Bazeyan, meanwhile, again acknowledged that Artarutiun was buoyed by the success of November's "rose revolution" in neighboring Georgia in which opposition protests backed by tens of thousands of people forced unpopular President Eduard Shevardnadze to step down. (Karine Kalantarian)
WEBSITE TARGETS INGUSHETIA'S PRESIDENT. The ingushetiya.ru website, which until recently served as the official website for the leadership of that North Caucasus republic, has changed ownership. It now designates itself independent, although many residents of Ingushetia believe it has become the property of Moscow-based businessman Mikheil Gutseriev and his brother Khamzat, a former Ingushetian interior minister who was barred on a technicality from contesting the republic's presidential elections in April 2002 (see "RFE/RL Caucasus Report," 25 April 2002).
On 2 January, the website launched a poll in which visitors are asked to evaluate the track record of Murat Zyazikov, the former Federal Security Service general who won the April 2002 ballot (see "RFE/RL Newsline," 29 April 2002). The two evaluations offered are "Zyazikov is coping with his responsibilities and benefits the people" and, alternatively, "Zyazikov does not benefit the people of Ingushetia and should leave the post of president."
One week earlier, on 26 December, the website published an unsigned statement decrying the "atmosphere of chaos, lawlessness, injustice, theft, corruption, and poverty" into which it claims the republic has sunk. The commentary accused the republic's leadership of ignoring the legitimate aspirations of the population by rigging the outcome of elections (presumably the December election for a new republican parliament) and of other unspecified "crimes," and called for its replacement, "but only by means of elections and other electoral procedures envisaged by the law."

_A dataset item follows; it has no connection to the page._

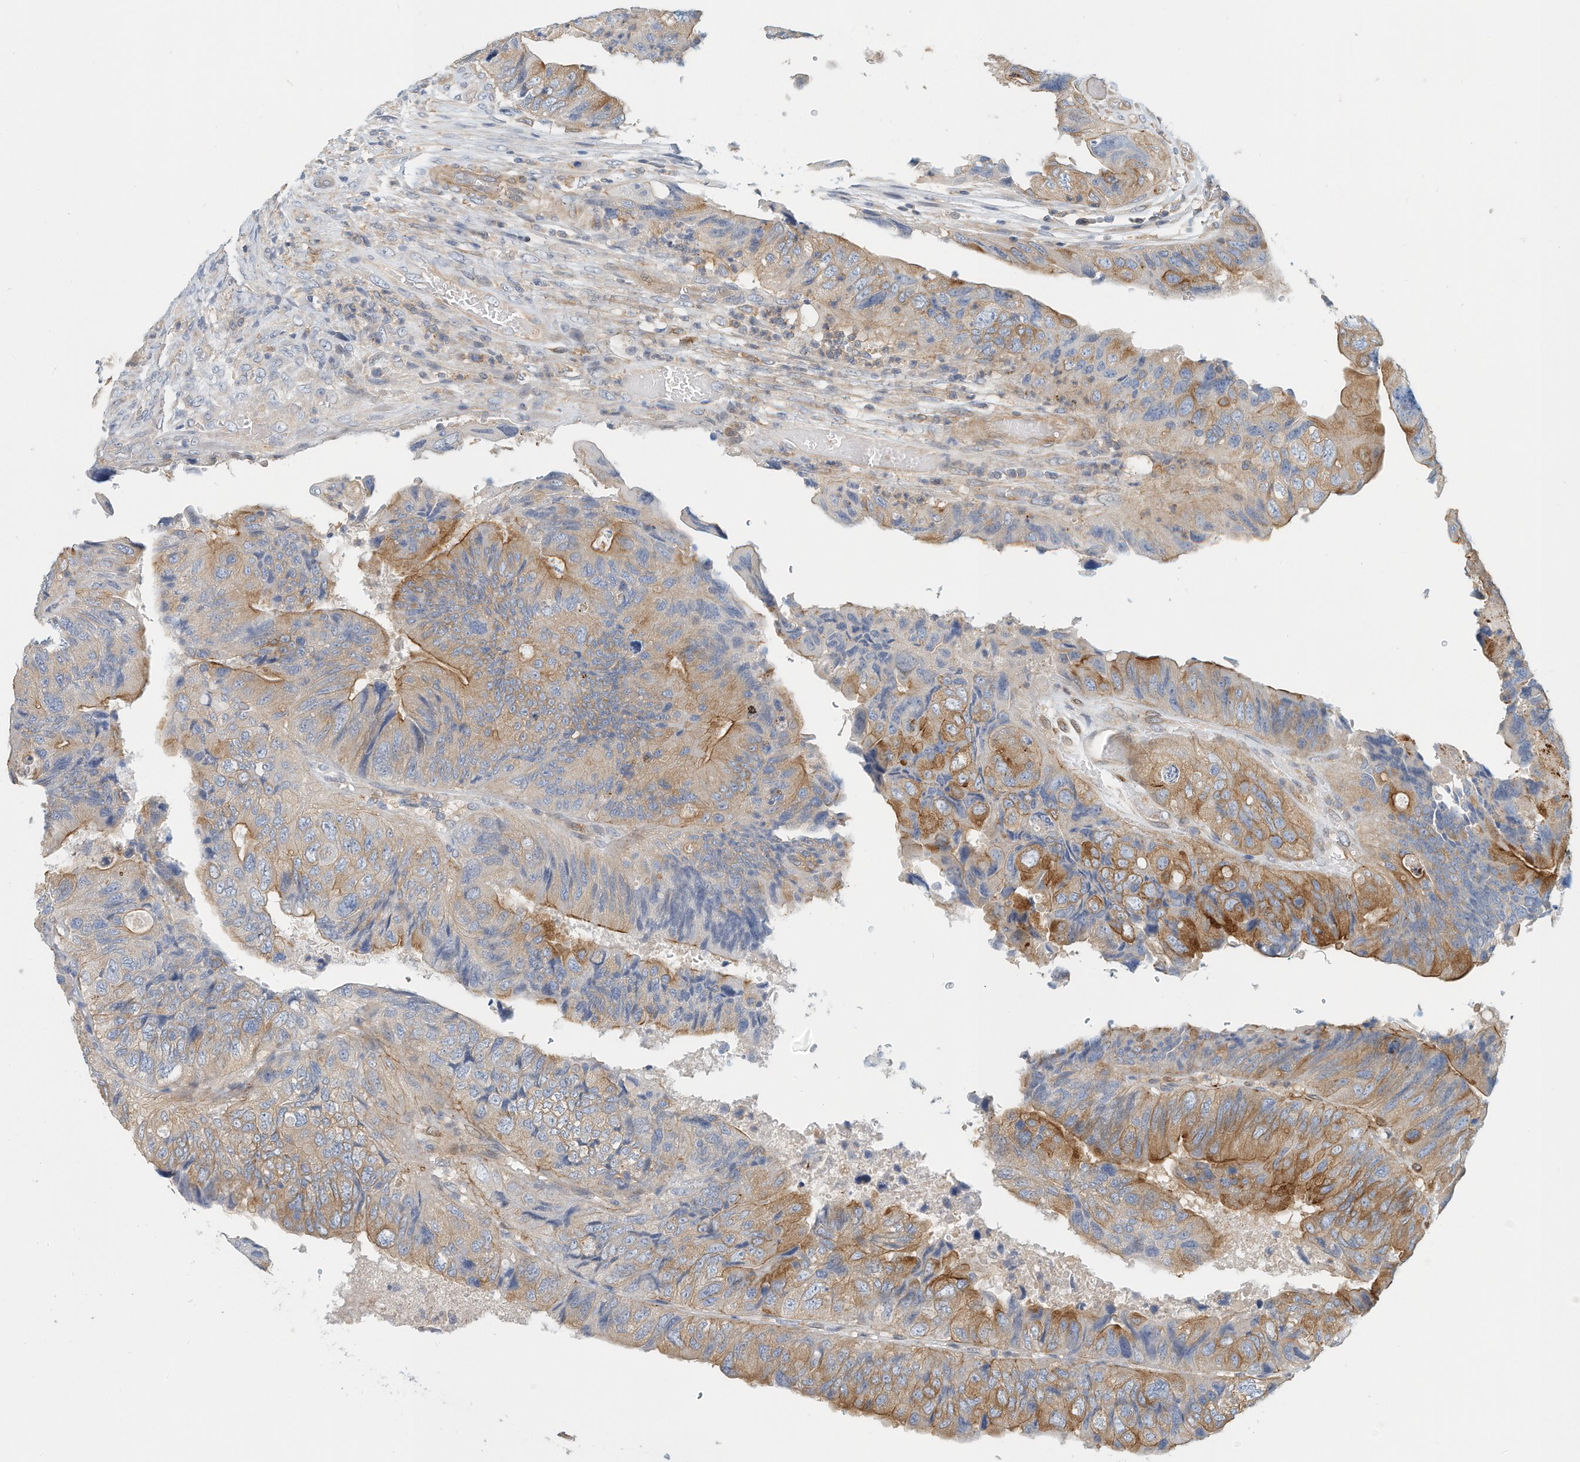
{"staining": {"intensity": "moderate", "quantity": "25%-75%", "location": "cytoplasmic/membranous"}, "tissue": "colorectal cancer", "cell_type": "Tumor cells", "image_type": "cancer", "snomed": [{"axis": "morphology", "description": "Adenocarcinoma, NOS"}, {"axis": "topography", "description": "Rectum"}], "caption": "Human adenocarcinoma (colorectal) stained for a protein (brown) reveals moderate cytoplasmic/membranous positive positivity in about 25%-75% of tumor cells.", "gene": "MICAL1", "patient": {"sex": "male", "age": 63}}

The statement listed a number of prominent politicians who might seek the presidency. But it noted that former President Ruslan Aushev has affirmed that he has no intention of ever running again for that post, and that Alikhan Amirkhanov (who ran unsuccessfully against Zyazikov in 2002) and Mikhail Gutseriev are also unlikely to propose their candidacies. It then lists four more possible candidates -- deputy presidential envoy to the South Russia Federal District Musa Keligov, Russian State Duma Deputies Mukharbek Aushev (no relation to Ruslan) and Bashir Koddzoev (both of whom represent the pro-Kremlin Unified Russia), and legal expert Issa Kostoev -- with the reservation that "it is too early to say" whether any of them could become "a national leader capable of heading the republic." Kostoev and Mukharbek Aushev both ran against Ruslan Aushev in the 1998 presidential ballot, placing second and third respectively with 13.36 percent and 9.13 percent of the vote (see "RFE/RL Newsline," 2 March 1998).
In conclusion, the statement invited visitors to the website to propose other candidates to replace the present discredited leadership. It stressed that the prospective future president should be "decent, honest, energetic, focused, courageous,... and a true patriot." He should have no connections to developments in Ingushetia over the past decade nor ties to "criminal-financial clans." Finally, he should be capable of "giving the people of Ingushetia hope and saving them from degradation;" mobilizing a large number of supporters in a limited time period; and "preventing the bandit falsification" of the outcome of the ballot for a new president.
On 8 January, the website announced a two-week moratorium on further responses to its poll on Zyazikov due to "the deterioration of the situation in the republic." (Liz Fuller)
QUOTATION OF THE WEEK. "There are other colors in politics apart from black and white." -- Former Georgian President Eduard Shevardnadze (in an interview with "Novye izvestiya," 25 December 2003).